At Advent, data science is embedded across the investment lifecycle. Jesse Thomas, Head of Data Science, explains how his team leverages data to help Advent see opportunities earlier and support portfolio companies more effectively.
Why did Advent make data such a priority?
We live in a data rich world, but there is a drought of insight. At Advent, we’ve always believed that differentiated insights drive better performance. As the availability of data exploded, it became clear that we needed dedicated capabilities to capture and apply those insights systematically.
Our data science team complements the investment expertise Advent has built over the last 40 years, applying analytical precision to bring a powerful new capability to every stage of the deal cycle.
Where do you see the biggest impact of data science in the investment lifecycle?
Data is an asset, but not everyone knows how to leverage it for impact. At Advent, we’re seeing tangible results across the investment lifecycle.
Diligence is a key focus area. By analyzing large, unstructured datasets – such as digital footprint data, hiring trends, or consumer reviews – we can uncover opportunities faster and then carry the ball further.
Equally value creation is a priority. Many of our portfolio companies hold untapped data assets. By helping them structure, analyze, and act on that data, we can drive real performance improvements in areas such as pricing, customer retention, and operational efficiency.

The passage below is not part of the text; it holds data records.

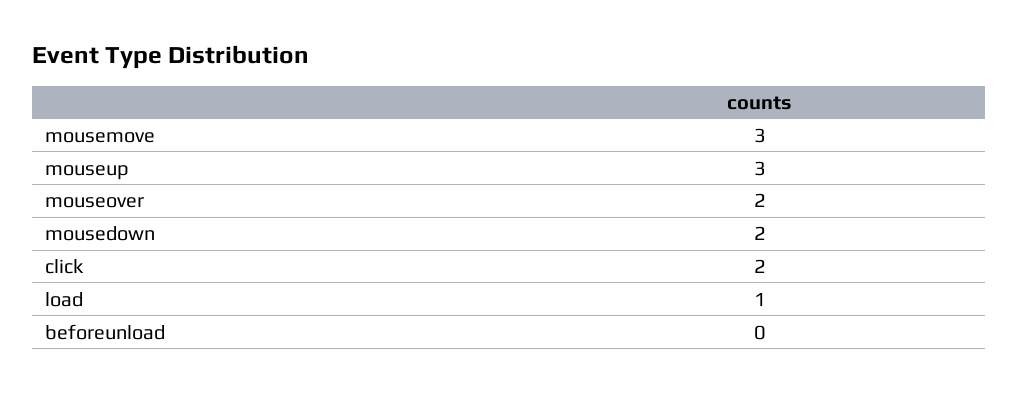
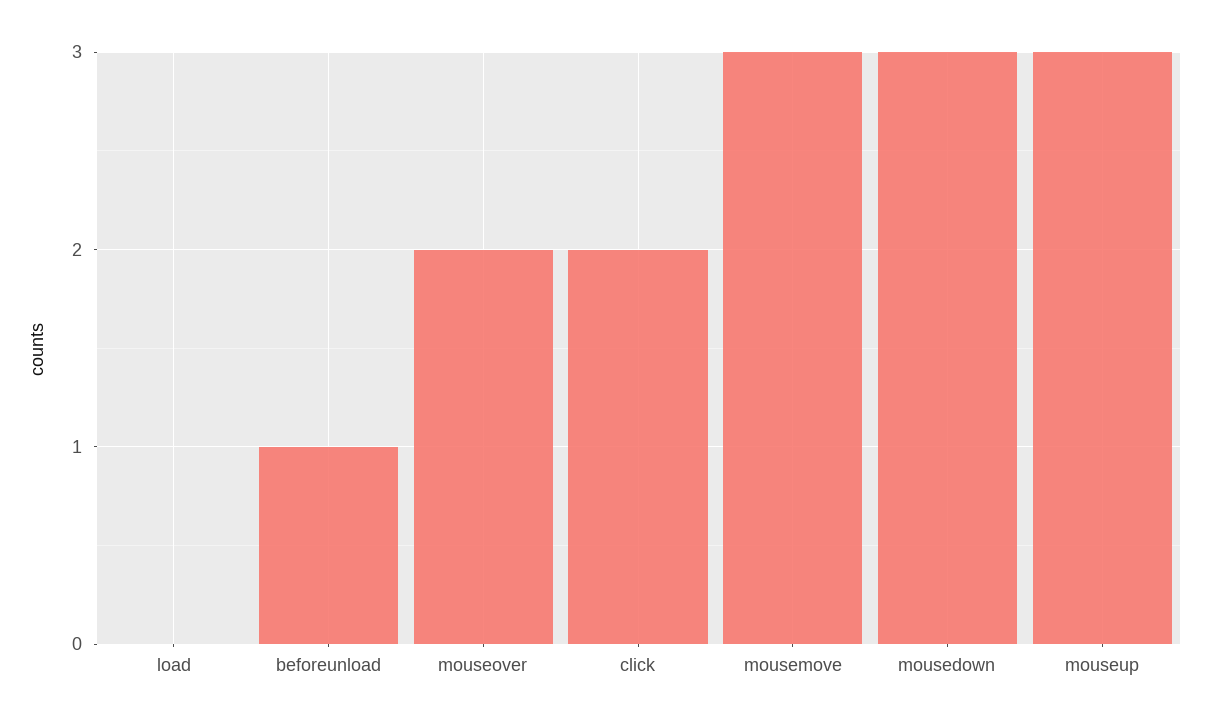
mousedown: 2 -> 3
load: 1 -> 0
beforeunload: 0 -> 1

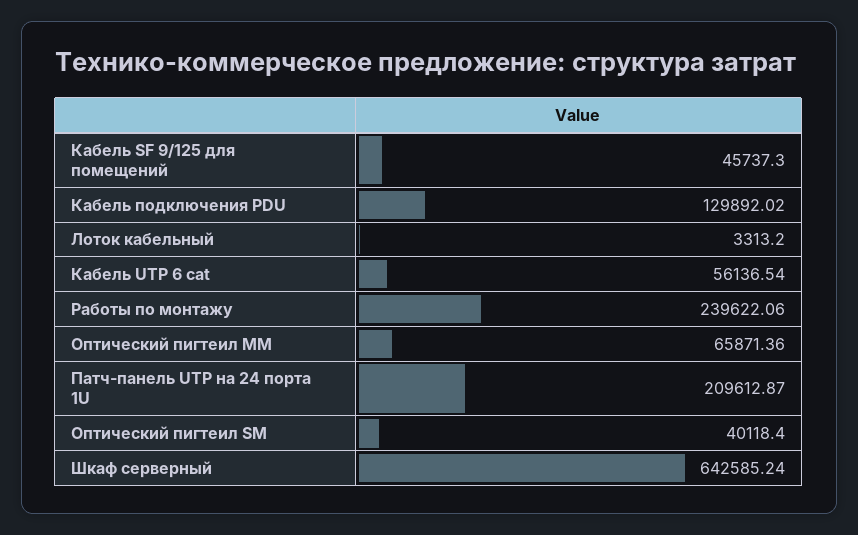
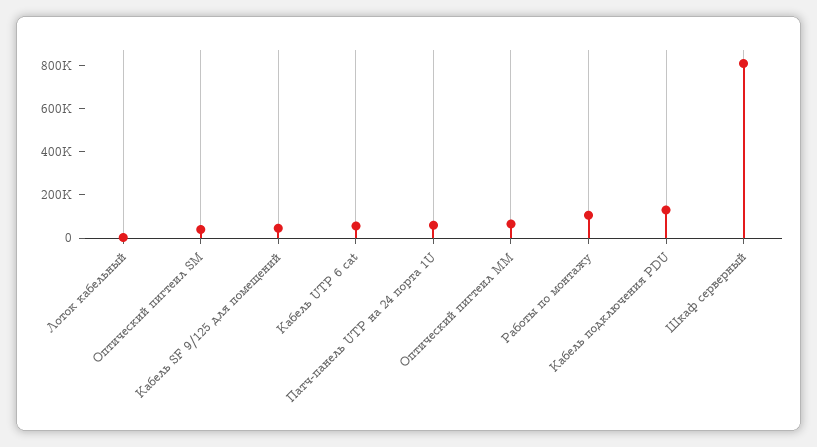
Работы по монтажу: 239622.06 -> 100000
Патч-панель UTP на 24 порта 1U: 209612.87 -> 50000
Шкаф серверный: 642585.24 -> 800000

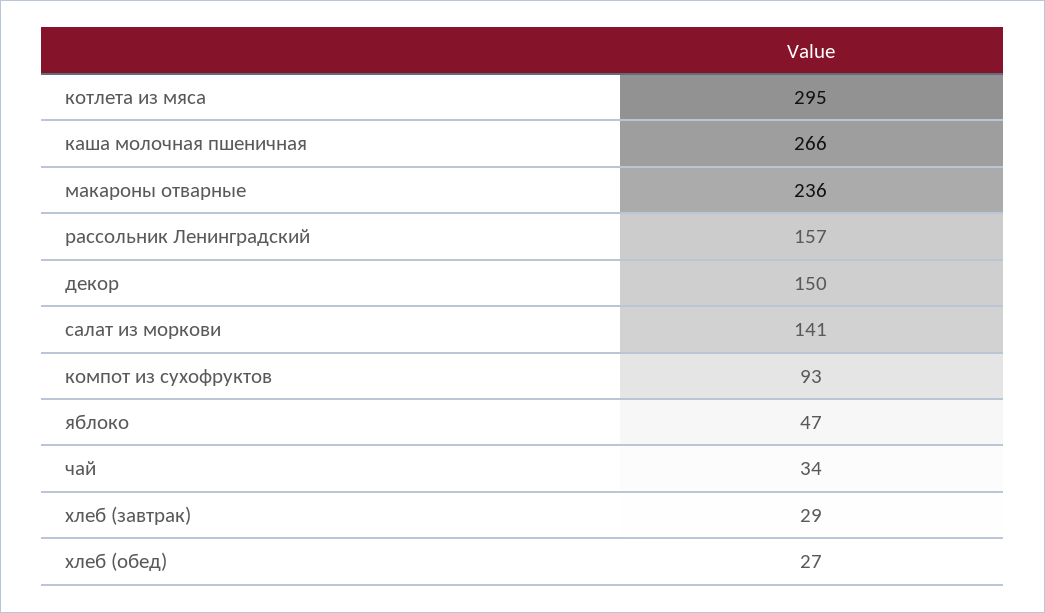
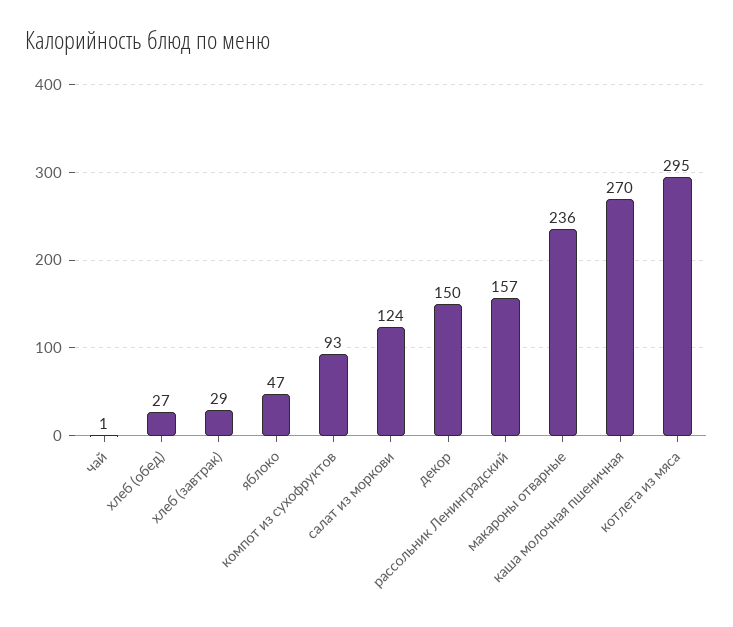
каша молочная пшеничная: 266 -> 270
салат из моркови: 141 -> 124
чай: 34 -> 1

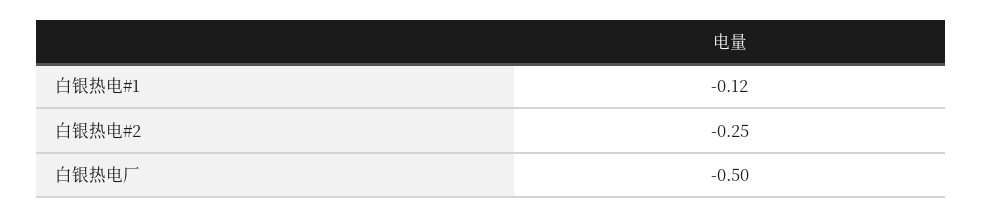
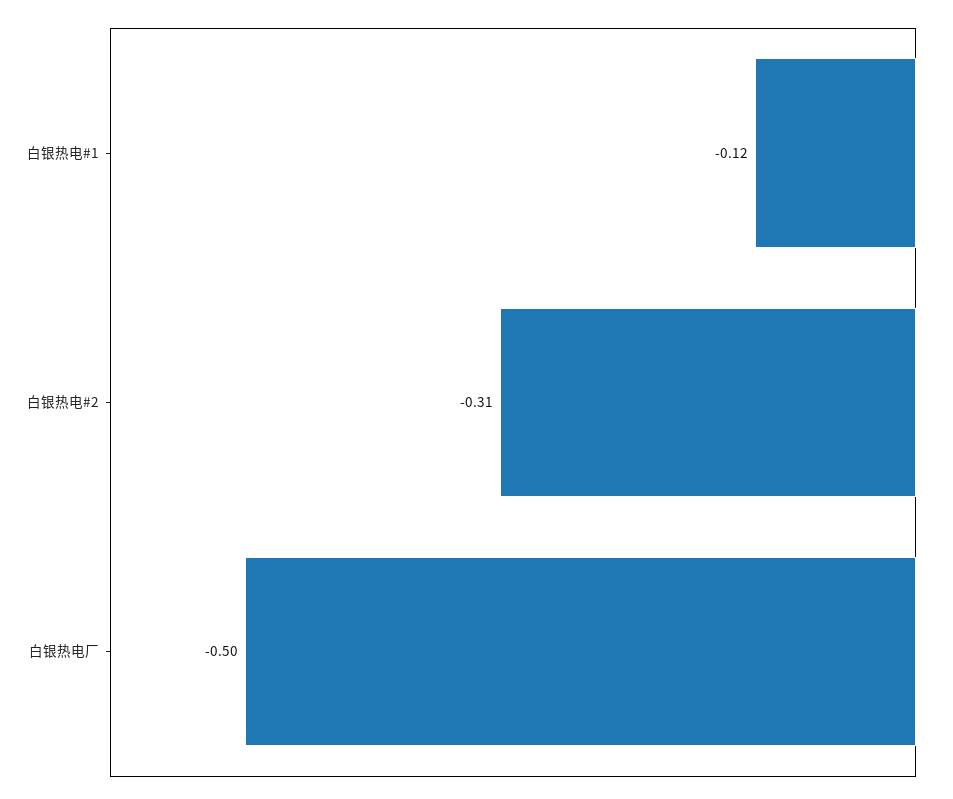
白银热电#2: -0.25 -> -0.31

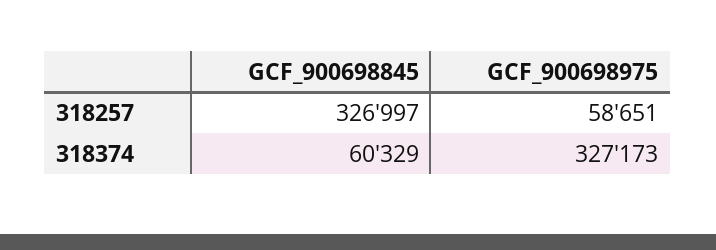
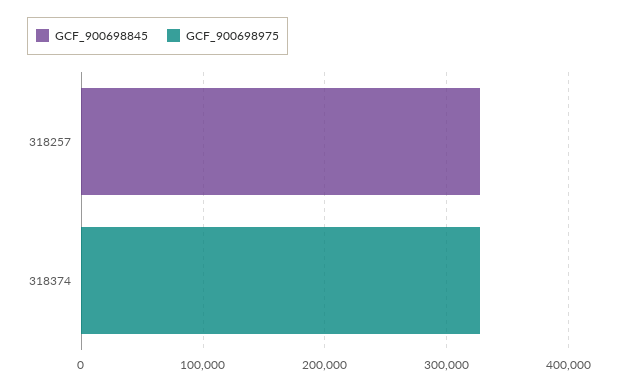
GCF_900698975, 318257: 58651 -> 0
GCF_900698845, 318374: 60329 -> 0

Can you share a concrete example from the portfolio?
A great example is in customer retention. Across portfolio companies such as Planet, Xplor, and myPOS, we analyzed customer usage patterns to understand where engagement was trending lower. We then built an AI-driven model that flags when a customer becomes less engaged.
This model delivers tailored customer-retention lists to account managers weekly, enabling proactive outreach that improves satisfaction and retention. Importantly, it’s a proprietary Advent capability that can be deployed across multiple companies in as little as six to eight weeks.
AI is a buzzword these days. How do you separate hype from substance?
AI is everywhere in today’s conversation, but the real value comes with focus and discipline. We start with the business: how can it serve customers better, compete more effectively, and grow? From there, we identify where AI can truly move the needle.
We’ve seen success in areas like customer experience, product innovation, and operational decision-making, but we’re pragmatic. If the biggest opportunities lie elsewhere, in pricing, distribution, or M&A, that’s where we focus. What’s critical is that AI serves as a powerful enabler, not a distraction.
Another misconception with data, data science, and AI is that miracles can happen. I think it’s important not to underestimate commercial intuition – the intuition of founders and management teams. It’s the job of my team to marry those intuitions, with the insights driven from the data, to help form nuanced actionable insights.
How does the data science team work with Advent’s portfolio companies?
Collaboration is the foundation. Our data science team works hand in hand with deal teams and portfolio management, listening first and then tailoring solutions to each business context.
Sometimes that’s a complex machine learning model. Other times, it’s a simple dashboard that provides clarity on a key metric. Our role is to translate the potential of data into practical, actionable insights that support strategy.
What excites you most about the future of data in private equity?
We’re only scratching the surface. As data becomes more granular and computing power continues to advance, the ability to understand businesses in real time will transform how we invest and operate. What excites me most is the opportunity to combine human judgment – the experience of our investment and management teams – with the precision and scale of data science. That combination is where the magic happens.